Preuve du consentement

La preuve du consentement pèse sur les « organismes exploitant des traceurs, responsables du ou des traitements » (lignes directrices n° 2020-091, pt 29). La recommandation propose des solutions permettant la conservation de cette preuve (pts 46-48).

Refus du consentement

Contrairement à l’acceptation qui doit être expresse, les lignes directrices exposent que le refus peut se déduire du silence de l’utilisateur et qu’il ne doit nécessiter aucune démarche (pt 30). Il doit également « pouvoir se traduire par une action présentant le même degré de simplicité que celle permettant d’exprimer son consentement » (ibid.). En cela, une seule action pour accepter, alors que plusieurs actions sont nécessaires pour refuser, n’est pas recommandée (recommandations, pts 30-34).

Retrait du consentement

« Il doit être aussi simple de retirer son consentement que de le donner », indiquent les lignes directrices (pt 31). Les solutions permettant le retrait du consentement devraient figurer dans un endroit aisément accessible et à tout moment (recommandation n° 2020-092, pts 40-45).

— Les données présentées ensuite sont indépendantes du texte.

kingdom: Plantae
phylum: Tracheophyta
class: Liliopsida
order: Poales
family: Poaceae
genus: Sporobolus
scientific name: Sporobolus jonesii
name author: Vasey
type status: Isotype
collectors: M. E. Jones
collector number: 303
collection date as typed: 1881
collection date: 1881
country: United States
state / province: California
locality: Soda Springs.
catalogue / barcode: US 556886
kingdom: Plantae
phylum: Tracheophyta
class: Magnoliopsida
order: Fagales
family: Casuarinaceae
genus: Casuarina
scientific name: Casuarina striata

Conservation des choix de l’utilisateur

Seule la recommandation évoque la conservation des choix de l’utilisateur qui permet une meilleure fluidité de la navigation (pts 35-39). Ainsi, la CNIL recommande de conserver ses choix, notamment afin d’éviter que des fenêtres de consentement s’ouvrent constamment, « ce qui pourrait porter atteinte à la liberté de leur choix ». Est également recommandé de renouveler le recueil du consentement à intervalles appropriés. À ce titre, la CNIL estime qu’une conservation de six mois « constitue une bonne pratique de la part des éditeurs ».